Wall Street murders Lady Gaga
Grand County, CO Colorado
Michael Douglas played Gordon Gekko in Oliver Stone’s 1987 film, Wall Street. In the movie, Gekko lived and embodied a philosophy of greed, totally devoid of compassion or scruples. Douglas portrayed the ruthless trader flawlessly, winning the Oscar for Best Actor in the role.
It took us more than 20 years to figure out the movie was a documentary, not a drama.
Investment Banking initially started off simple: “Our clients have entrusted us with their savings and we will invest it shrewdly on their behalf.”
It went like this: if the bank had big investors in petroleum, they bought stock in auto manufacturing. If they had big lumber stockholders, they lent money to land developers to build houses. They kept a little for themselves through commissions on the transactions. The market kept rising; people were happy.

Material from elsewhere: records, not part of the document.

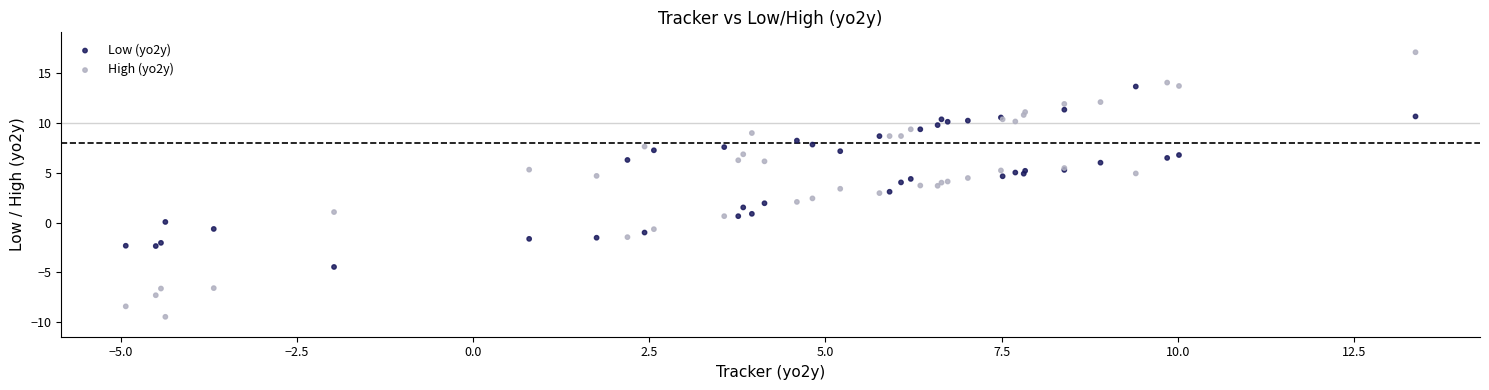

Which series contains the highest Y value?

High (yo2y)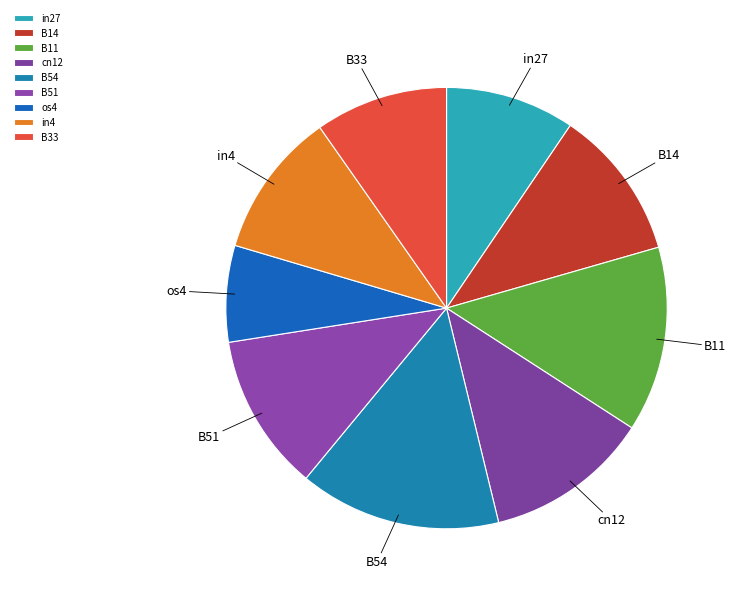

Is there any slice that represents more than half of the pie?

No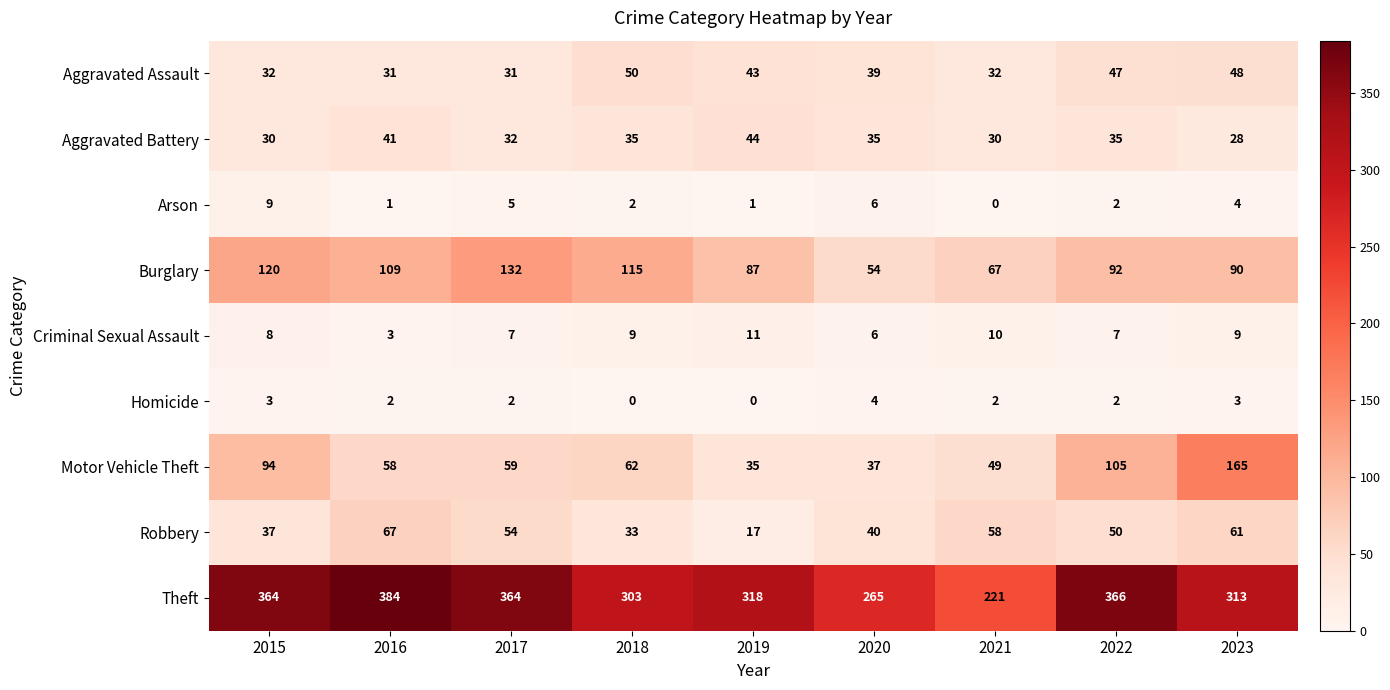

The Criminal Sexual Assault series shows 12 at 2018. True or false?

False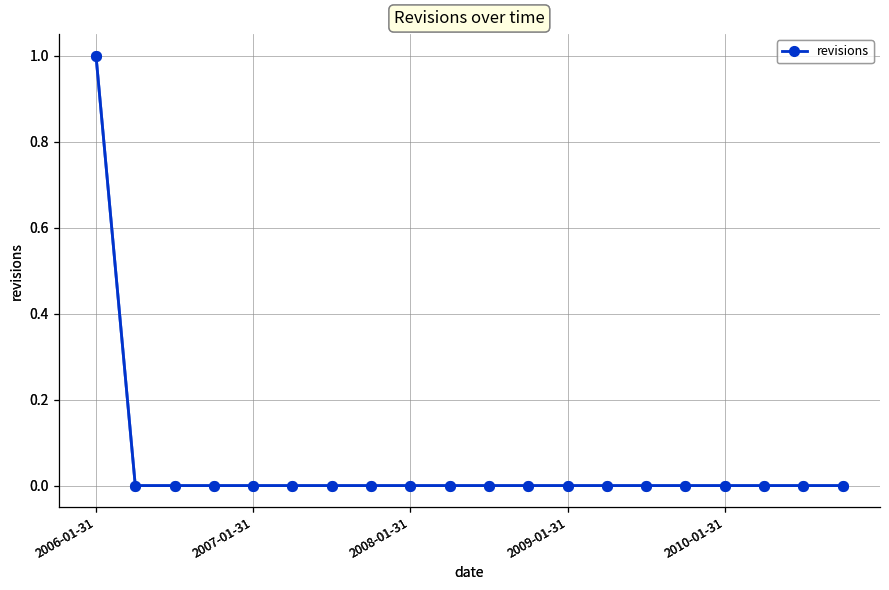

How many lines are shown in the chart?

1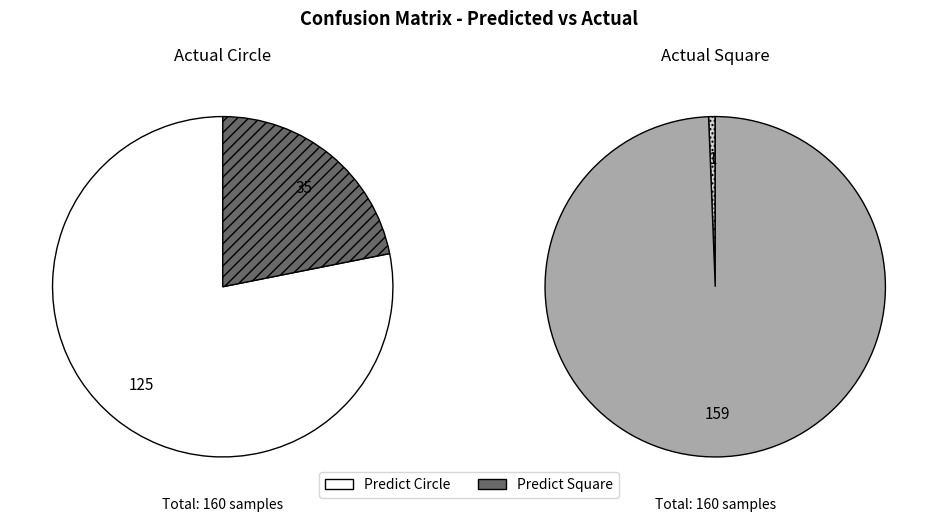

Rank the categories by Actual Circle value from lowest to highest.

Predict Square, Predict Circle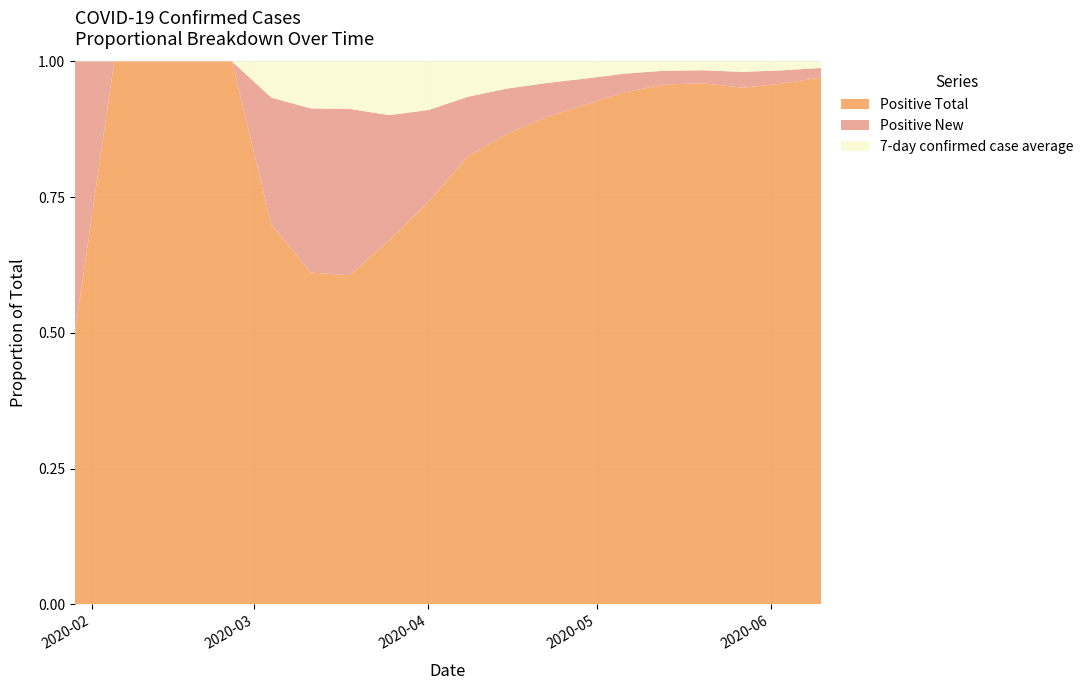

Reading left to right, extract all data points from this chart.

Positive Total: 1.0	1.0	2.0	2.0	2.0	6.0	283.0	1629.0	5765.0	12350.0	21722.0	32478.0	44867.0	57175.0	68087.0	77459.0	87943.0	101657.0	115477.0	126268.0
Positive New: 1.0	0.0	0.0	0.0	0.0	2.0	140.0	823.0	1983.0	2820.0	2893.0	3128.0	3129.0	2971.0	2478.0	2046.0	2190.0	3114.0	2944.0	2273.0
7-day confirmed case average: 0.0	0.0	0.0	0.0	0.0	0.6	40.0	235.0	849.0	1490.0	1714.0	1872.0	1988.0	1953.0	1619.0	1378.0	1487.0	2049.0	1960.0	1552.0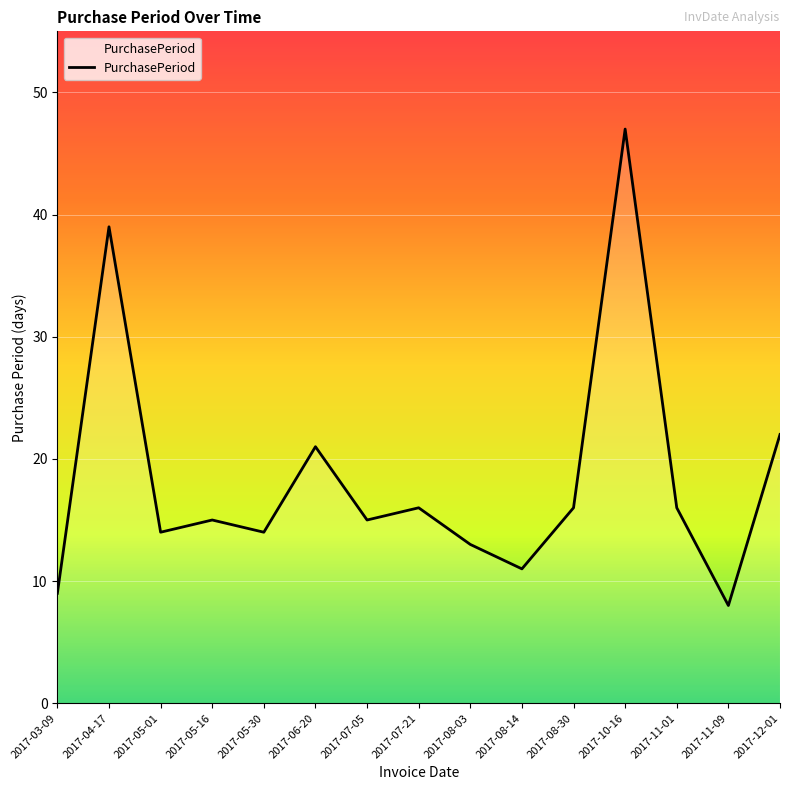

Between 2017-11-01 and 2017-07-05, which is larger?

2017-11-01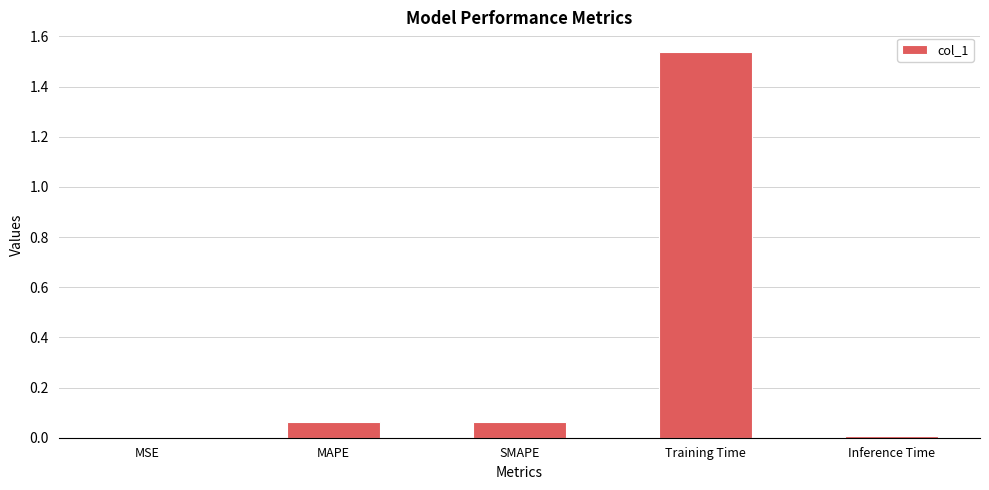

The chart shows a value of 0.0 at Inference Time. True or false?

True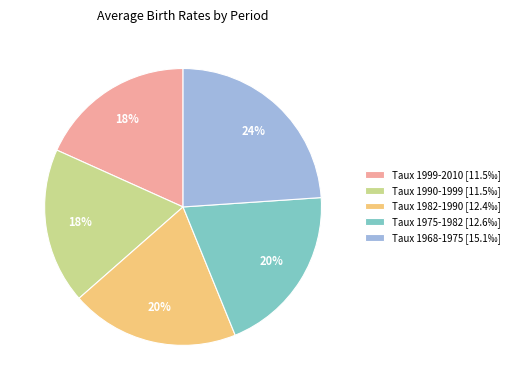

Is there a majority slice in this chart?

No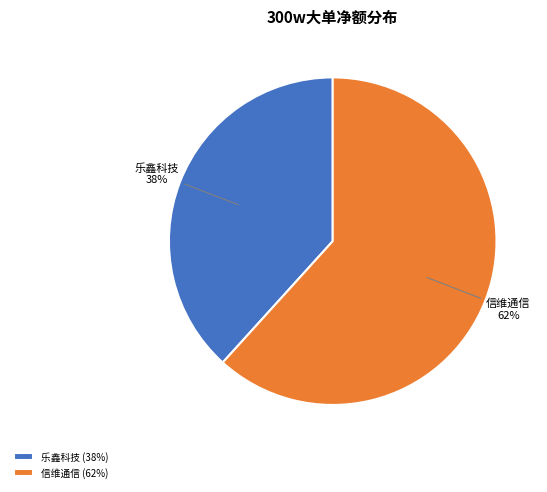

What is the largest slice in the pie chart?

信维通信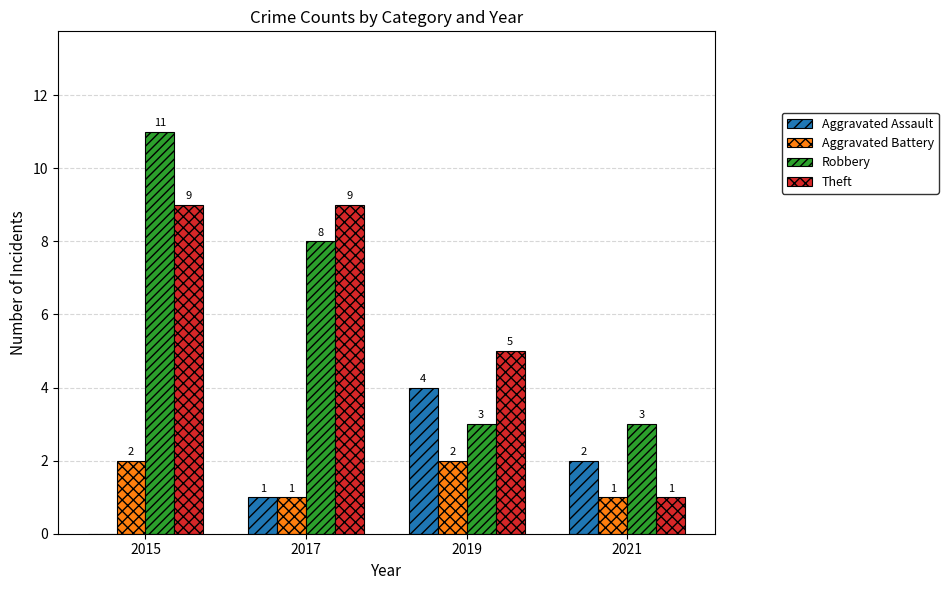

What is the total value across all series at 2017?

19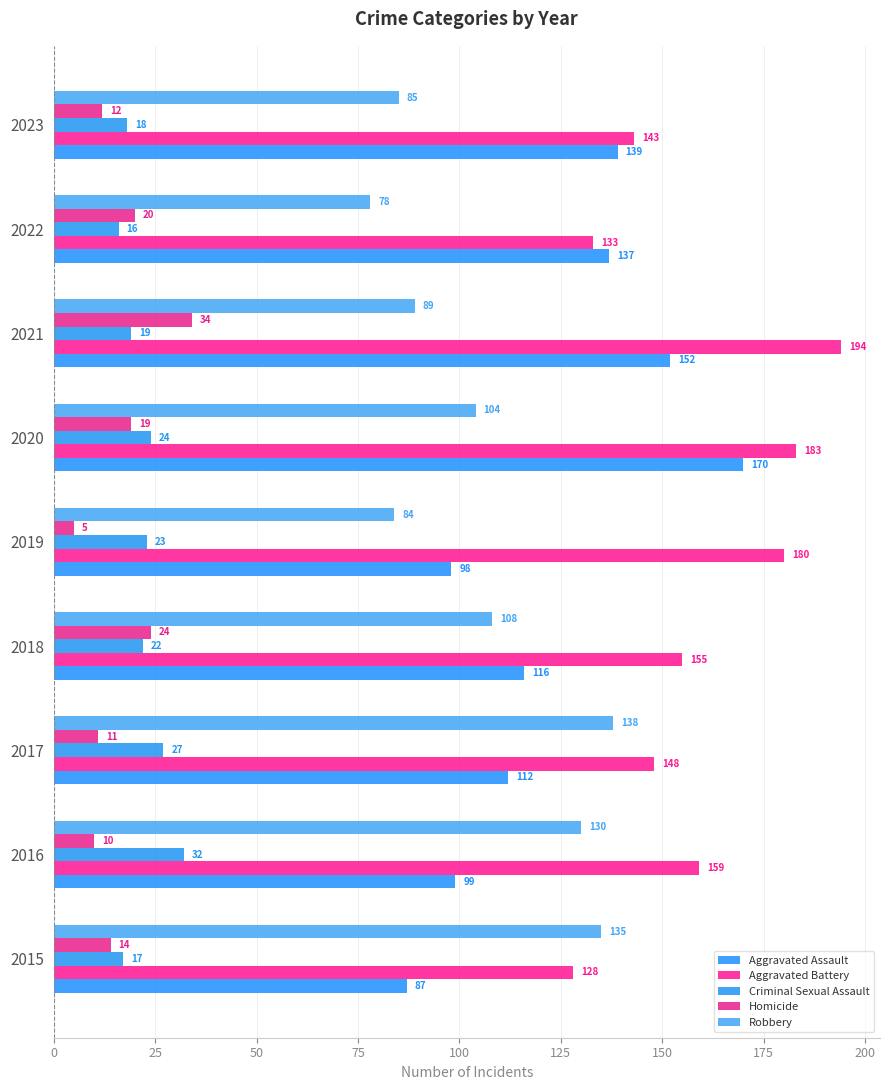

What is the maximum value for Aggravated Assault?

170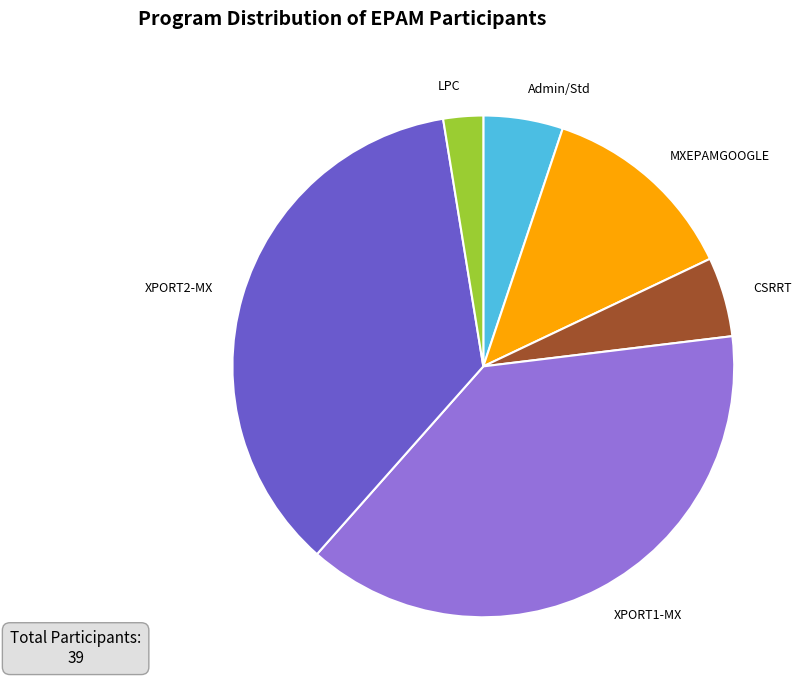

Is the sum of MXEPAMGOOGLE and XPORT1-MX greater than half?

Yes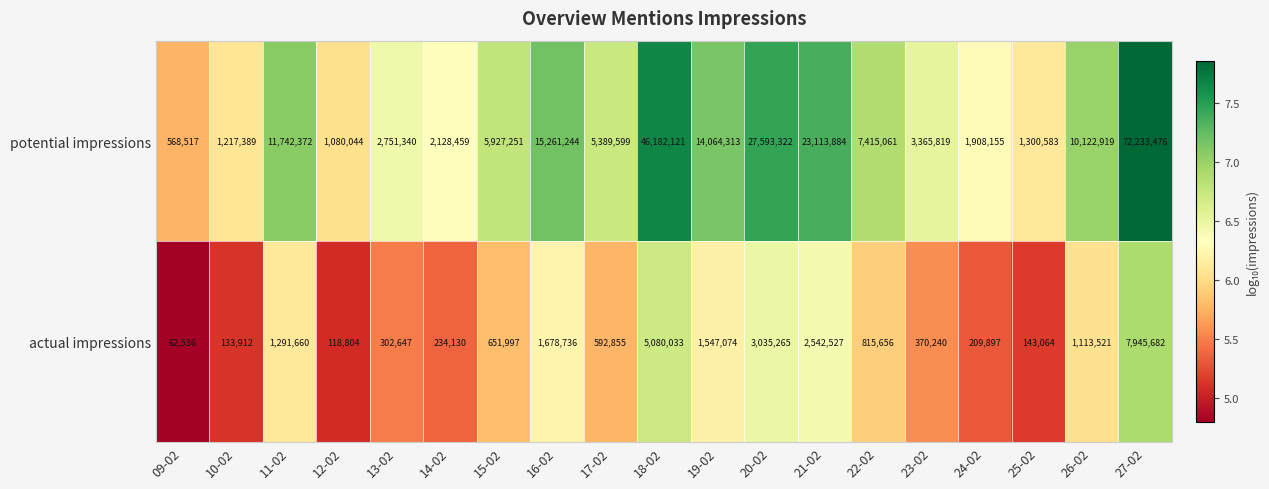

List the series in order of their overall mean, lowest first.

actual impressions, potential impressions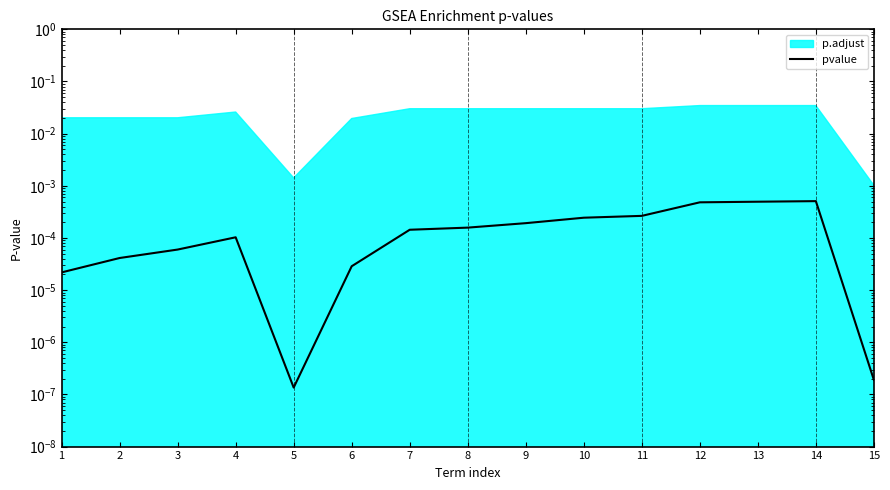

True or false: the data shows 0.0 at 8.

True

Mr. Gekko changed all that. Investment Bankers began thinking, “Why invest for our clients when we could invest in ourselves? What if we all pretended to go insane at once and gambled away all their money on lunatic schemes where only the bankers win? What if we became too big to fail?”
At this point, it’s pointless to single out the Credit Default Swap from all the shameless, self-serving deals cooked up by Wall Street but it’s worth understanding how they contributed to the worst financial disaster since the Depression.
A Credit Default Swap (CDS) is a contract used by indictment banks … er, excuse me … investment banks, that look like insurance policies but never mention the word, insurance.
In pure and simple terms, they are bets, every bit like black and red on a roulette wheel. Except it happens on a bigger scale than Las Vegas’s wildest imagination.
It’s hard to explain insanity to sane people. Three years ago on Wall Street, if a bank issued a hundred-million dollar bond, right behind it they would sell 20 times that in credit default swaps to investors with no relation to the bond at all; investors who were making side bets that the bonds would default.
Let me bring it home. It is not dissimilar to you and 999 friends each taking out a $1 million life insurance policy on Lady Gaga. Each of you pays the bank $1,000 per month; the bank rakes in a cool $14.4 million annually along with a commission on every transaction. They don’t have to pay a cent unless Lady Gaga meets an untimely demise.
Banks embraced this new revenue source so enthusiastically that by the end of 2007, they had sold $60 trillion worth of credit default swaps, or about four times America’s annual Gross Domestic Product.
But everything’s okay because all this money is backed by the full faith and credit of the US government, right? Nope, it was backed by a pyramid of worthless sub-prime mortgages, brought to us by none other than the investment banks. The whole thing collapsed like the Viking stadium.
It gets worse. Suppose one of Lady Gaga’s investors becomes financially distraught and starts hanging out around fashionable nightclubs. Finally, hiding in the valet shack at New York Dolls, he sees an opportunity and runs Lady Gaga down with his Bentley Azure convertible. Not to mention the bumper repair, now the bank has to pay off a cool billion to all the investors.
But the bank is faced with a difficult question: how much is $1 billion in defaulted mortgages?
In the end, what good is Wall Street? What do they produce that we can sell overseas? They claim they need to be around to finance international commerce, but the truth is that 80 cents of every Wall Street dollar comes from the buying and selling of stocks, bonds and derivatives like the CDS. Only 14 cents of their dollar comes from corporate lending.
I guess the other 6 cents is hiding under the CEO’s sofa cushions.